- [SHORT EXERCISE]: Extract every row below verbatim, keeping each line, value and mark of punctuation unchanged.
= = = = = = =
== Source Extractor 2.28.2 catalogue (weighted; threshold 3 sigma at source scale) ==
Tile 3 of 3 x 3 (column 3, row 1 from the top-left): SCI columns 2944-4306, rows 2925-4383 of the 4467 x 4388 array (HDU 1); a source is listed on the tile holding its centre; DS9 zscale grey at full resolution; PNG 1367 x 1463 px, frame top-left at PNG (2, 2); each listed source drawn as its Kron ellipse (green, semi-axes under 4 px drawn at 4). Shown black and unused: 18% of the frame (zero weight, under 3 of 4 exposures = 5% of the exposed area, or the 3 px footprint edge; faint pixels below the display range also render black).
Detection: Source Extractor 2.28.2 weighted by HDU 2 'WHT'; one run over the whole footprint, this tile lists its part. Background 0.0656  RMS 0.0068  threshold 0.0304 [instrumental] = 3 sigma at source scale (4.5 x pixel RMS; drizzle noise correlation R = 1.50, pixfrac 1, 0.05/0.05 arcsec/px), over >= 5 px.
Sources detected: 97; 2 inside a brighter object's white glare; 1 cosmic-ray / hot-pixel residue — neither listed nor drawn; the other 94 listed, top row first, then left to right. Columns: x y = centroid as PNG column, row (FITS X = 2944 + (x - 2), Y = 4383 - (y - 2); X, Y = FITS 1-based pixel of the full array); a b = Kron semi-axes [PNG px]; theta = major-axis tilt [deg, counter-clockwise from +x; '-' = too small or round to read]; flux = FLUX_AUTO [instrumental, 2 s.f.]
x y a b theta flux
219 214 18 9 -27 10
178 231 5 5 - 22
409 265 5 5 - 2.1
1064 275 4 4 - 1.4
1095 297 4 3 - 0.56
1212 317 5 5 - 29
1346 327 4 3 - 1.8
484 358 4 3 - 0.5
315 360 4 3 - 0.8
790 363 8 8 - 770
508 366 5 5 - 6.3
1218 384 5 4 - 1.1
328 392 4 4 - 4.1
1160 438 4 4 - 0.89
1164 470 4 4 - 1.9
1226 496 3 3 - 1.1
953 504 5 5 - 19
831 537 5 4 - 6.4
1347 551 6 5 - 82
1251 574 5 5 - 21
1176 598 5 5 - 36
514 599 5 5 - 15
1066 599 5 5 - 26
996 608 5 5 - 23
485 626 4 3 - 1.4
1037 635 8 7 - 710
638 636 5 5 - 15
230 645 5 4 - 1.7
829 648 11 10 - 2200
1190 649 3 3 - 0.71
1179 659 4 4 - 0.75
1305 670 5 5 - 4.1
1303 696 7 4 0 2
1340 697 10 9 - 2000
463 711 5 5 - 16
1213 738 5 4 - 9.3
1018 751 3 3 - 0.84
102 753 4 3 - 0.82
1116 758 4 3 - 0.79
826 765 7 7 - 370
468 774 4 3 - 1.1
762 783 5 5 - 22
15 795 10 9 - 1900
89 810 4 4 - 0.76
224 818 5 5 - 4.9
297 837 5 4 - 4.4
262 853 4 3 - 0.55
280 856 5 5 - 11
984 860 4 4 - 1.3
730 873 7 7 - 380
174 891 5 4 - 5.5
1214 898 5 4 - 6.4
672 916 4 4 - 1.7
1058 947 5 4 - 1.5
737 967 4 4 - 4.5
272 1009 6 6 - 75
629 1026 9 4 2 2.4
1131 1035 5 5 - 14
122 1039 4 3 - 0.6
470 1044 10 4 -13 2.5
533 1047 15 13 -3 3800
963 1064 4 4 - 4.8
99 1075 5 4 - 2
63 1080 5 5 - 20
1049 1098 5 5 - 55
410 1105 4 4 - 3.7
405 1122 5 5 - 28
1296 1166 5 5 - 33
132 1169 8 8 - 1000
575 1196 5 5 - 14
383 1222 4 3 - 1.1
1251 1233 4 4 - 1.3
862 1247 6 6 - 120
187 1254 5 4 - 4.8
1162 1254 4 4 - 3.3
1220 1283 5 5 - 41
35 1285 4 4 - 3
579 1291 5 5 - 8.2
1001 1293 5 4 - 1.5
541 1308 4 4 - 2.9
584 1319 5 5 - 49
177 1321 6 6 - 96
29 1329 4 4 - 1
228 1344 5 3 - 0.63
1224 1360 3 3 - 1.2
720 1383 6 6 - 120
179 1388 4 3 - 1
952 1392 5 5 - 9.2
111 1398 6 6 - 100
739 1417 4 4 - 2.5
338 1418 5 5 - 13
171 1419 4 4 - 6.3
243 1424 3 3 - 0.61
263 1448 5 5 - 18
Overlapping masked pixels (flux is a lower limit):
= = = = = = =
- [RESULT]:
== Source Extractor 2.28.2 catalogue (weighted; threshold 3 sigma at source scale) ==
Tile 3 of 3 x 3 (column 3, row 1 from the top-left): SCI columns 2944-4306, rows 2925-4383 of the 4467 x 4388 array (HDU 1); a source is listed on the tile holding its centre; DS9 zscale grey at full resolution; PNG 1367 x 1463 px, frame top-left at PNG (2, 2); each listed source drawn as its Kron ellipse (green, semi-axes under 4 px drawn at 4). Shown black and unused: 18% of the frame (zero weight, under 3 of 4 exposures = 5% of the exposed area, or the 3 px footprint edge; faint pixels below the display range also render black).
Detection: Source Extractor 2.28.2 weighted by HDU 2 'WHT'; one run over the whole footprint, this tile lists its part. Background 0.0656  RMS 0.0068  threshold 0.0304 [instrumental] = 3 sigma at source scale (4.5 x pixel RMS; drizzle noise correlation R = 1.50, pixfrac 1, 0.05/0.05 arcsec/px), over >= 5 px.
Sources detected: 97; 2 inside a brighter object's white glare; 1 cosmic-ray / hot-pixel residue — neither listed nor drawn; the other 94 listed, top row first, then left to right. Columns: x y = centroid as PNG column, row (FITS X = 2944 + (x - 2), Y = 4383 - (y - 2); X, Y = FITS 1-based pixel of the full array); a b = Kron semi-axes [PNG px]; theta = major-axis tilt [deg, counter-clockwise from +x; '-' = too small or round to read]; flux = FLUX_AUTO [instrumental, 2 s.f.]
x y a b theta flux
219 214 18 9 -27 10
178 231 5 5 - 22
409 265 5 5 - 2.1
1064 275 4 4 - 1.4
1095 297 4 3 - 0.56
1212 317 5 5 - 29
1346 327 4 3 - 1.8
484 358 4 3 - 0.5
315 360 4 3 - 0.8
790 363 8 8 - 770
508 366 5 5 - 6.3
1218 384 5 4 - 1.1
328 392 4 4 - 4.1
1160 438 4 4 - 0.89
1164 470 4 4 - 1.9
1226 496 3 3 - 1.1
953 504 5 5 - 19
831 537 5 4 - 6.4
1347 551 6 5 - 82
1251 574 5 5 - 21
1176 598 5 5 - 36
514 599 5 5 - 15
1066 599 5 5 - 26
996 608 5 5 - 23
485 626 4 3 - 1.4
1037 635 8 7 - 710
638 636 5 5 - 15
230 645 5 4 - 1.7
829 648 11 10 - 2200
1190 649 3 3 - 0.71
1179 659 4 4 - 0.75
1305 670 5 5 - 4.1
1303 696 7 4 0 2
1340 697 10 9 - 2000
463 711 5 5 - 16
1213 738 5 4 - 9.3
1018 751 3 3 - 0.84
102 753 4 3 - 0.82
1116 758 4 3 - 0.79
826 765 7 7 - 370
468 774 4 3 - 1.1
762 783 5 5 - 22
15 795 10 9 - 1900
89 810 4 4 - 0.76
224 818 5 5 - 4.9
297 837 5 4 - 4.4
262 853 4 3 - 0.55
280 856 5 5 - 11
984 860 4 4 - 1.3
730 873 7 7 - 380
174 891 5 4 - 5.5
1214 898 5 4 - 6.4
672 916 4 4 - 1.7
1058 947 5 4 - 1.5
737 967 4 4 - 4.5
272 1009 6 6 - 75
629 1026 9 4 2 2.4
1131 1035 5 5 - 14
122 1039 4 3 - 0.6
470 1044 10 4 -13 2.5
533 1047 15 13 -3 3800
963 1064 4 4 - 4.8
99 1075 5 4 - 2
63 1080 5 5 - 20
1049 1098 5 5 - 55
410 1105 4 4 - 3.7
405 1122 5 5 - 28
1296 1166 5 5 - 33
132 1169 8 8 - 1000
575 1196 5 5 - 14
383 1222 4 3 - 1.1
1251 1233 4 4 - 1.3
862 1247 6 6 - 120
187 1254 5 4 - 4.8
1162 1254 4 4 - 3.3
1220 1283 5 5 - 41
35 1285 4 4 - 3
579 1291 5 5 - 8.2
1001 1293 5 4 - 1.5
541 1308 4 4 - 2.9
584 1319 5 5 - 49
177 1321 6 6 - 96
29 1329 4 4 - 1
228 1344 5 3 - 0.63
1224 1360 3 3 - 1.2
720 1383 6 6 - 120
179 1388 4 3 - 1
952 1392 5 5 - 9.2
111 1398 6 6 - 100
739 1417 4 4 - 2.5
338 1418 5 5 - 13
171 1419 4 4 - 6.3
243 1424 3 3 - 0.61
263 1448 5 5 - 18
Overlapping masked pixels (flux is a lower limit):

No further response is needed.